Cystic fibrosis (CF) is a genetic disorder, which means you get if from your parents at birth. It affects the way your body makes mucus, a substance that helps your organs and systems work. Mucus should be thin and slippery, but when you have CF, it becomes thick and glue-like. This blocks tubes and ducts throughout your body.
Symptoms: – 1) Trouble with bowel movements or frequent. 2) Greasy stools. 3) Wheezing or trouble breathing. 4) Frequent lung infections. 5) Infertility, especially in men. 6) Trouble growing or gaining weight. 7) Skin that tastes very salty. 8) A persistent cough that produces thick mucus (sputum). 9) Exercise intolerance, repeated lung infections, inflamed nasal passages or a stuffy nose, recurrent sinusitis, , poor weight gain and growth, intestinal blockage, chronic or severe constipation, which may include frequent straining while trying to pass stool, eventually causing part of the rectum to protrude outside the anus (rectal prolapse)

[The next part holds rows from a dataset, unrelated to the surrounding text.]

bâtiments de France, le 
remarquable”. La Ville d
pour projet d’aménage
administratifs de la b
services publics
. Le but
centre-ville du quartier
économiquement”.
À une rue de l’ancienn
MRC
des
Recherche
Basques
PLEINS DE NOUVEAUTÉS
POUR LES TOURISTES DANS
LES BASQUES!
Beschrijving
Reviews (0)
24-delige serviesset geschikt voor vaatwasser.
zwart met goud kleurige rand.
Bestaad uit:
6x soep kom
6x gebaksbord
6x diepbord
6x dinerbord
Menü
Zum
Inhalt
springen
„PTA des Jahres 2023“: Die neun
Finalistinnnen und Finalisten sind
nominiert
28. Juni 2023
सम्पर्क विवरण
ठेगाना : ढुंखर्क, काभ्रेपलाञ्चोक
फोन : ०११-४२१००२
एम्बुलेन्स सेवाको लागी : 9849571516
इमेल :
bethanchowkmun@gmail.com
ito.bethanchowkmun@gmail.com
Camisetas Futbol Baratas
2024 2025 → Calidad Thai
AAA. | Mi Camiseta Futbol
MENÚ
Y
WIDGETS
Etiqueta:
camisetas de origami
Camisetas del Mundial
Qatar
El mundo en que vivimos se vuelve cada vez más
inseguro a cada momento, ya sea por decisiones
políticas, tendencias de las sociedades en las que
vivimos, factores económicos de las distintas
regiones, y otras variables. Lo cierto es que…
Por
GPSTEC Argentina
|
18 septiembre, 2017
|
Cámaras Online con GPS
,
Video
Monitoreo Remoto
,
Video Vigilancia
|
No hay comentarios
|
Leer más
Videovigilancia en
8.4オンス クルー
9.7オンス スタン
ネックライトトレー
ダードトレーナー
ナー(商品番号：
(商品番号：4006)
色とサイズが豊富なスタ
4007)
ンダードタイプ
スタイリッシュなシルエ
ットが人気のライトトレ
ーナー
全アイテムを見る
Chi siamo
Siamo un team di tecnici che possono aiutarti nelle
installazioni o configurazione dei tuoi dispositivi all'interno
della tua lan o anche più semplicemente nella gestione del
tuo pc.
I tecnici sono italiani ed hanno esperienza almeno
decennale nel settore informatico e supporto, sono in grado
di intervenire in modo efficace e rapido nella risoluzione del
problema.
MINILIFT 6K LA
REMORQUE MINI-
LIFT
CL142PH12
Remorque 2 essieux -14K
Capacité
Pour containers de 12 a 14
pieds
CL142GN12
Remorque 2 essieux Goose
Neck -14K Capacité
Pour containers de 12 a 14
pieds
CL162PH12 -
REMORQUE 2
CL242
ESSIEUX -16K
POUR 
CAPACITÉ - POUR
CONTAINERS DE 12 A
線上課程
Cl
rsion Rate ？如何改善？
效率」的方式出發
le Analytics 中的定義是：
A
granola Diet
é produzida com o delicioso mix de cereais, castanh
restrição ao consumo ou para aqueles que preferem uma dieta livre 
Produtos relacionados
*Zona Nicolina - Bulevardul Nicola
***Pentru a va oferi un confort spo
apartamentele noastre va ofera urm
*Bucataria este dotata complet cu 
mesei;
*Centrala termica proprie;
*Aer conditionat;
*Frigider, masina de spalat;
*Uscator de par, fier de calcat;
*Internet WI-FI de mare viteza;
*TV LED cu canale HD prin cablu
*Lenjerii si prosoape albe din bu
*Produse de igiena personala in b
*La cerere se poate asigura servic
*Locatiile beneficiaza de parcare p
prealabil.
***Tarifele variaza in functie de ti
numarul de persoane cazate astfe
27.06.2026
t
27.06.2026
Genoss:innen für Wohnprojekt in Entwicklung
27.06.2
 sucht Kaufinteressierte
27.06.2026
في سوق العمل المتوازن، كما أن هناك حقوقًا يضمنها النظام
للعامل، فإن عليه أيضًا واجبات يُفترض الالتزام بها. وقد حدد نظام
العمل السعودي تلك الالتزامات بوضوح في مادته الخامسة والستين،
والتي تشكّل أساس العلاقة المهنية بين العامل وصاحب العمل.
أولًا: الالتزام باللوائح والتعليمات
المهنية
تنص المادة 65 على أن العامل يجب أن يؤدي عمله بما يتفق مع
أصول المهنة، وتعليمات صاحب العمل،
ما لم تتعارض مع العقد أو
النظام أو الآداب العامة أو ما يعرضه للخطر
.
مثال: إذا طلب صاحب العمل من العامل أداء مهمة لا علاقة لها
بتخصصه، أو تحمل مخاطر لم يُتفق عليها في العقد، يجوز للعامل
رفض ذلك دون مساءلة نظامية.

Causes: – In cystic fibrosis, a defect (mutation) in a gene — the cystic fibrosis transmembrane conductance regulator (CFTR) gene — changes a protein that regulates the movement of salt in and out of cells. The result is thick, sticky mucus in the respiratory, digestive and reproductive systems, as well as increased salt in sweat. Many different defects can occur in the gene. The type of gene mutation is associated with the severity of the condition.
Risk factors: – Because cystic fibrosis is an inherited disorder, it runs in families, so family history is a risk factor. Although CF occurs in all races, it’s most common in white people of Northern European ancestry.
- Complications: – Respiratory system complication: – 1) Damaged airways (bronchiectasis). 2) Chronic infections.3) Growths in the nose (nasal polyps Coughing up blood (hemoptysis) 4) Pneumothorax Respiratory failure. 5) Acute exacerbations. Digestive system complications: – 1) Nutritional deficiencies. 2) Diabetes. 3) Liver disease. 4) Intestinal obstruction. 5) Distal intestinal obstruction syndrome (DIOS). Reproductive system complications: – 1) Infertility in men. 2) Reduced fertility in women. Other complications: – 1) Thinning of the bones (osteoporosis). 2) Electrolyte imbalances and dehydration. 3) Mental health problems.
Treatment:– Medications that target gene mutations, including a new medication that combines three drugs to treat the most common genetic mutation causing CF and is considered a major achievement in treatment.
- Antibiotics to treat and prevent lung infections
- Anti-inflammatory medications to lessen swelling in the airways in your lungs, mucus-thinning drugs, such as hypertonic saline, to help you cough up the mucus, which can improve lung function
- Inhaled medications called bronchodilators that can help keep your airways open by relaxing the muscles around your bronchial tubes
- Oral pancreatic enzymes to help your digestive tract absorb nutrients
- Stool softeners to prevent constipation or bowel obstruction, acid-reducing medications to help pancreatic enzymes work better,
- Specific drugs for diabetes or liver disease, when appropriate
Medication that target genes: – 1) The newest combination medication containing elexacaftor, ivacaftor and tezacaftor (Trikafta) is approved for people age 12 years and older and considered a breakthrough by many experts.
2) The combination medication containing tezacaftor and ivacaftor (Symdeko) is approved for people age 6 years and older.
- The combination medication containing lumacaftor and ivacaftor (Orkambi) is approved for people who are age 2 years and older.
- Ivacaftor (Kalydeco) has been approved for people who are 6 months and older
Prevention: – If you or your partner has close relatives with cystic fibrosis, you both may choose to have genetic testing before having children. The test, which is performed in a lab on a sample of blood, can help determine your risk of having a child with CF. If you are already pregnant and the genetic test shows that your baby may be at risk of cystic fibrosis, your doctor can conduct additional tests on your developing child. Genetic testing isn’t for everyone. Before you decide to be tested, you should talk to a genetic counselor about the psychological impact the test results might carry.